LATIN AMERICAN and Caribbean nations are to set up a new regional bloc of all the countries in the Americas – with the exception of the United States and Canada.
The decision was made yesterday at a regional summit in the Mexican resort of Cancun. The alliance will embrace 32 states and is seen as an alternative to the Washington-influenced Organisation of American States (OAS), the main regional body set up in 1948 under US guidance as a means of combating communism in the region.
The new body will include Cuba, which was suspended from the OAS in 1962 because of its communist revolution, and last year rejected an invitation to rejoin.

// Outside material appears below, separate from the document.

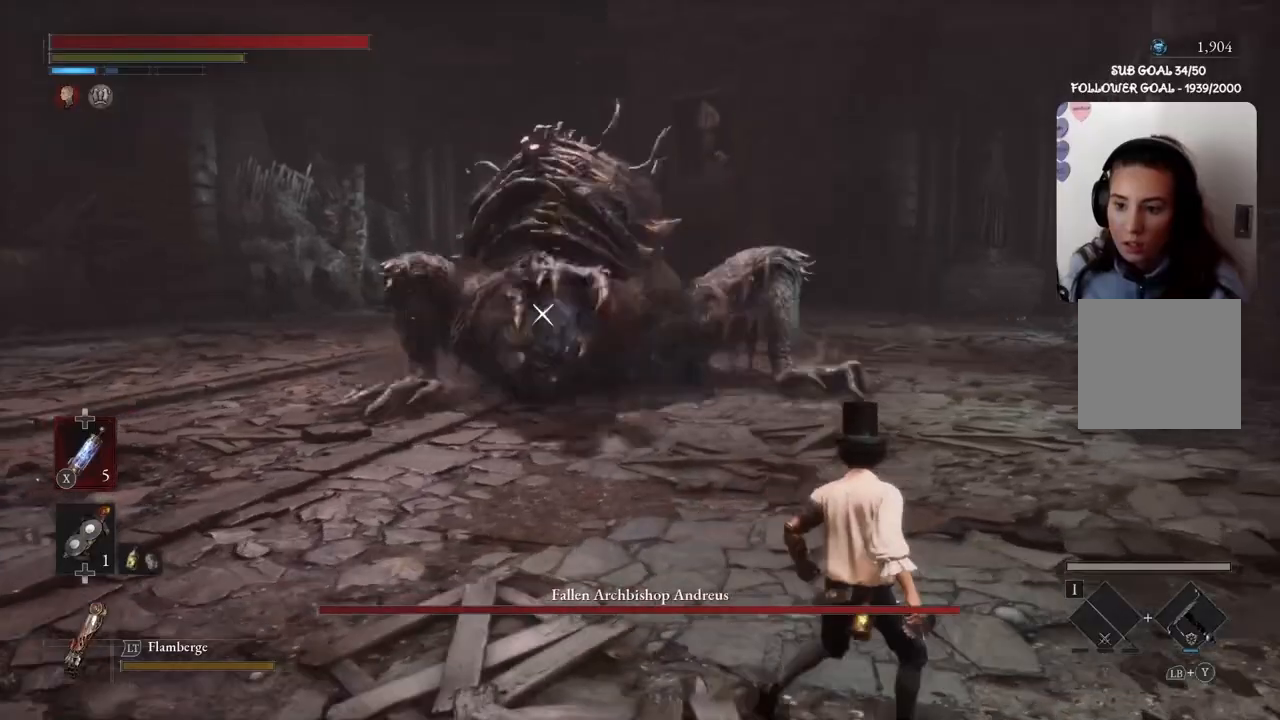
{"buttons": ["B"], "left_stick": "right", "right_stick": "center", "events": []}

It is the latest example of a decade-long drive within the Americas to deepen continental integration and lessen the once overwhelming influence of the US on politics and economies.
The formal foundation of what is provisionally to be called the Community of Latin American and Caribbean States will not take place until a summit in Venezuela next year, with its radical President Hugo Chávez as host. He has spearheaded efforts to undermine what he labels US imperialism in the Americas.
But along with Venezuela, the moderate left-wing administration in Brazil – as well as the conservative president of Mexico – have also pushed for the creation of the new body, arguing that the region’s developing nations need a separate organisation to represent their interests on the global stage.
“It is time to realise the unity of Latin America and the Caribbean,” Mexico’s right-wing president Felipe Calderón told the 24 heads of state at the summit.
Despite a flourishing of regional bodies in recent years – the Union of South American Nations was founded in 2008 under Brazilian guidance – the region has a poor record when it comes to integration. Despite strong linguistic and historical ties, trade and infrastructure links are poor, and its nations are prone to constant quarrelling.
The Mercosur trade bloc of Brazil, Argentina, Uruguay and Paraguay has stagnated in recent years, while in 2006 Mr Chávez withdrew from the Andean Community of Nations after fellow members Peru and Colombia signed free trade agreements with the US.
At a dinner for heads of state on Monday night, Mr Chávez and Colombia’s President Álvaro Uribe, a close US ally, engaged in a nasty verbal joust in the latest outbreak of their ideological rivalry.